Tag Archives: eggplant

Recipe: Eggplant Parmagiana

9 Oct

Version 2Time: 30 minutes to prep, 45 to cook



  • 2 8-ounce cans no-salt-added tomato sauce
  • 14 ounce can artichoke hearts, rinsed and drained
  • 6-ounce can no-salt-added tomato paste
  • 1 tbsp. salt-free Italian seasoning
  • 2 medium garlic cloves, finely minced
  • 1 tsp. olive oil
  • 1/8 tsp. pepper
  • Dash red hot-pepper sauce


  • 1 medium eggplant, cut into 3/8-inch-thick rounds (about 1 pound)
  • 10 ounces light firm tofu, drained and patted dry with paper towels
  • 1 large egg white
  • 1 cup shredded fat-free or part-skim mozzarella cheese
  • 1 tbsp. all-purpose flour
  • 1/3 cup grated or shredded parmesan cheese
  • 1/3 cup crumbs from French or sourdough bread


  1. In a food processor or blender, process the sauce ingredients for 30 seconds, or until no lumps remain. Set aside.
  2. Preheat broiler.
  3. Place eggplant slices on a baking sheet. Do not overlap. Broil 4 inches from the three to four minutes per side, being careful not to burn the eggplant. Remove from the broiler. Set aside to cool.
  4. Preheat oven to 350 degrees.
  5. In a food processor or blender, process the tofu and egg white until smooth.
  6. In a small bowl, toss the mozzarella with the flour to keep the cheese from clumping.
  7. In an 11x7x2-inch glass baking dish, layer the ingredients as follows: one third of the sauce, one half of the eggplant slices, one third of the sauce, all the mozzarella, all the tofu-egg mixture, remaining eggplant slices, remaining sauce, Parmesan and bread crumbs.
  8. Bake, uncovered, for 35 minutes. Let stand for 5 minutes before serving.

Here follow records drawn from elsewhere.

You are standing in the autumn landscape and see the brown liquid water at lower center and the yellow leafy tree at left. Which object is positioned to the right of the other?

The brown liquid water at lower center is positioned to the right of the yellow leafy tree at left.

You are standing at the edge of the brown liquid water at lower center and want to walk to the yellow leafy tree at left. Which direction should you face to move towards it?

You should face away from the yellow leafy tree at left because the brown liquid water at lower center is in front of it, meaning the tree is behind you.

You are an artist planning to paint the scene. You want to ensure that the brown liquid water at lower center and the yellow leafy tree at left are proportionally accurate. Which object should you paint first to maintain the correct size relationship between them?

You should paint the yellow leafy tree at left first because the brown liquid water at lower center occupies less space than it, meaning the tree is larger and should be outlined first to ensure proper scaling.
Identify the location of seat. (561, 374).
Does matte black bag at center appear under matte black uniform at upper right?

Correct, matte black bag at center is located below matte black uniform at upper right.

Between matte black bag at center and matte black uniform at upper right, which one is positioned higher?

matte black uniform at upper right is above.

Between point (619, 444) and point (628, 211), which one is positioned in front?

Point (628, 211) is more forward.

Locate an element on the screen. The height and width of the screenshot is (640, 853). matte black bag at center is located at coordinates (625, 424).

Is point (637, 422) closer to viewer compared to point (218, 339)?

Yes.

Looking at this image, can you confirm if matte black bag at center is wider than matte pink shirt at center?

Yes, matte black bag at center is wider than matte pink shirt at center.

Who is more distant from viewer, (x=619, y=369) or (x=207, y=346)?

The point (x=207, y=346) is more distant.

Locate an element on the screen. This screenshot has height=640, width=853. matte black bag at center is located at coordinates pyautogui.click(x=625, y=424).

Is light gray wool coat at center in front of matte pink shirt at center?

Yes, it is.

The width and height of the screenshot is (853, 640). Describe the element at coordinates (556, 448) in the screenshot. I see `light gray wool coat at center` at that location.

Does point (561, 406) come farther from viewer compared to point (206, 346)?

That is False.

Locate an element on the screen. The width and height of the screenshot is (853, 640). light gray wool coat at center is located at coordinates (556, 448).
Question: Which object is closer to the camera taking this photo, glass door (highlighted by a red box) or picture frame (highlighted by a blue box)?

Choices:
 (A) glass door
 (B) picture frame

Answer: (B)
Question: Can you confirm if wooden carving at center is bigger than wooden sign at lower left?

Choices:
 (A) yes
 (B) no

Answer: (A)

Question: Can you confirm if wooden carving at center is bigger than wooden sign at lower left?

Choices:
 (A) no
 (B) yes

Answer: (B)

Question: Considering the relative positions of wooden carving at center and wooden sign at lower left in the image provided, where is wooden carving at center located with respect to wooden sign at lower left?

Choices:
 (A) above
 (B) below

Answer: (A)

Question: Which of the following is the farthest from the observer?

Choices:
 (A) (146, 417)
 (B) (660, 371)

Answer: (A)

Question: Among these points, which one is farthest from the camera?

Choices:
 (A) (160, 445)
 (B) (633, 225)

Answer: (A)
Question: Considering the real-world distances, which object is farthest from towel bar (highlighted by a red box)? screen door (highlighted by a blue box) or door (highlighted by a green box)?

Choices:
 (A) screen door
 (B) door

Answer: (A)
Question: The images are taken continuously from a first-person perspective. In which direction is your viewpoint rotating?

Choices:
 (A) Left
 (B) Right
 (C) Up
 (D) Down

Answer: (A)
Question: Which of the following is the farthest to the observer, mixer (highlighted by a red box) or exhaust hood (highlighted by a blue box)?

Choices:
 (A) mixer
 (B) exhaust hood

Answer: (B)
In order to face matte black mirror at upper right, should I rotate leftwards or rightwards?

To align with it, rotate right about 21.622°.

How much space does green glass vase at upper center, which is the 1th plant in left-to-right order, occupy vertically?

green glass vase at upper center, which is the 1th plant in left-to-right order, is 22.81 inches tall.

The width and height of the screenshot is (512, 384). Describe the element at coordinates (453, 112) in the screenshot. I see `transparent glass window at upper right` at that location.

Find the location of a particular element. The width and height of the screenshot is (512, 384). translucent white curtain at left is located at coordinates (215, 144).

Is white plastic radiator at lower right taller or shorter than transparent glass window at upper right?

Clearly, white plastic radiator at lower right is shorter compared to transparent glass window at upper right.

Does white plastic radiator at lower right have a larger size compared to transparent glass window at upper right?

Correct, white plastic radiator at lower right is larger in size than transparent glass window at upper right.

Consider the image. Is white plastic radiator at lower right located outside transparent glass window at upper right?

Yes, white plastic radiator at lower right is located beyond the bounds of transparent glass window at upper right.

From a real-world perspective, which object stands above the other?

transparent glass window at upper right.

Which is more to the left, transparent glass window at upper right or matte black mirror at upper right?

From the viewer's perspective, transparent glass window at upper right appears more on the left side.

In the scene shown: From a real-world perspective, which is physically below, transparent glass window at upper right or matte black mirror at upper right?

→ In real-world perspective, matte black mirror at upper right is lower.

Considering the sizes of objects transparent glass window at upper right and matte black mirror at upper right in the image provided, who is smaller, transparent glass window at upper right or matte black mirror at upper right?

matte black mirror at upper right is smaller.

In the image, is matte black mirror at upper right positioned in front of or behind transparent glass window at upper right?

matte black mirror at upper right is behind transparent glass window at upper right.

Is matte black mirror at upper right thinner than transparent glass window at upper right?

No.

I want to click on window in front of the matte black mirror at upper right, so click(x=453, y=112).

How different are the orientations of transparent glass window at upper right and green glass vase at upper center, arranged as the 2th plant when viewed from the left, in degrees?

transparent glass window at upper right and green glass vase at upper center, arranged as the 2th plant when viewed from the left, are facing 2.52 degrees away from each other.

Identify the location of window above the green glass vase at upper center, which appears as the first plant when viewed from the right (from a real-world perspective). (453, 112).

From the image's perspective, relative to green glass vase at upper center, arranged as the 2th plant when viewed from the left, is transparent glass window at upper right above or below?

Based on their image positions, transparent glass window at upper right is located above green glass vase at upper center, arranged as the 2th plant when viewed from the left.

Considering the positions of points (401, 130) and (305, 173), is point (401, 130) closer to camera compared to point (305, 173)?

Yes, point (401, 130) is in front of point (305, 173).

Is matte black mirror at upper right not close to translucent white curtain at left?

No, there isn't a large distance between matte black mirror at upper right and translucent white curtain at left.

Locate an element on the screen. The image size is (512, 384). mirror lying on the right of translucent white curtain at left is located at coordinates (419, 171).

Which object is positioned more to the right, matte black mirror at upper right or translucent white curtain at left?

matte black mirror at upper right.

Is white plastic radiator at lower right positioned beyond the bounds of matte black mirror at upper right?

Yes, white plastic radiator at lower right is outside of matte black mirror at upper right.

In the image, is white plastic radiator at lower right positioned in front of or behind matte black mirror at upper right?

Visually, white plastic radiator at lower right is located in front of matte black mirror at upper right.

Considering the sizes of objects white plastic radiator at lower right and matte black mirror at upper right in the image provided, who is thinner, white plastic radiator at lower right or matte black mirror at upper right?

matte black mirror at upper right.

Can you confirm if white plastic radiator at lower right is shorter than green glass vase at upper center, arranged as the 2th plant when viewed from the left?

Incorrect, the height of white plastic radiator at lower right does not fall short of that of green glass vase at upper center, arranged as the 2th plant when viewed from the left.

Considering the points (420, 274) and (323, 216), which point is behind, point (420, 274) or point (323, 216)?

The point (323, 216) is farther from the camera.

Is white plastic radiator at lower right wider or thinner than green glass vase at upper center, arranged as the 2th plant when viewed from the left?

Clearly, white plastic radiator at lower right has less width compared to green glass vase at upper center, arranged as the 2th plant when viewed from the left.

This took a bit more work than I usually spend on a meal, but it is so, so good. I love eggplant parmigiana, but I rarely make it because of how long it takes to prepare. The chopping, processing, mixing, waiting, baking, blah, blah, blah, is more than I usually put into making my meals. I like things that take 30-45 minutes altogether–basically as long as it takes my Seamless order to arrive at my door. But when you actually put work into your food, you gain a new appreciation for it. I don’t usually cook with tofu, but you can’t really tell it’s there. It absorb the flavors of the dish itself, so all you’re doing is adding a creamy texture to the dish. I did make a few alterations: regular bread crumbs and oregano instead Italian seasoning. All in all, I highly recommend this one. If you’ve got the time, this one is definitely worth it.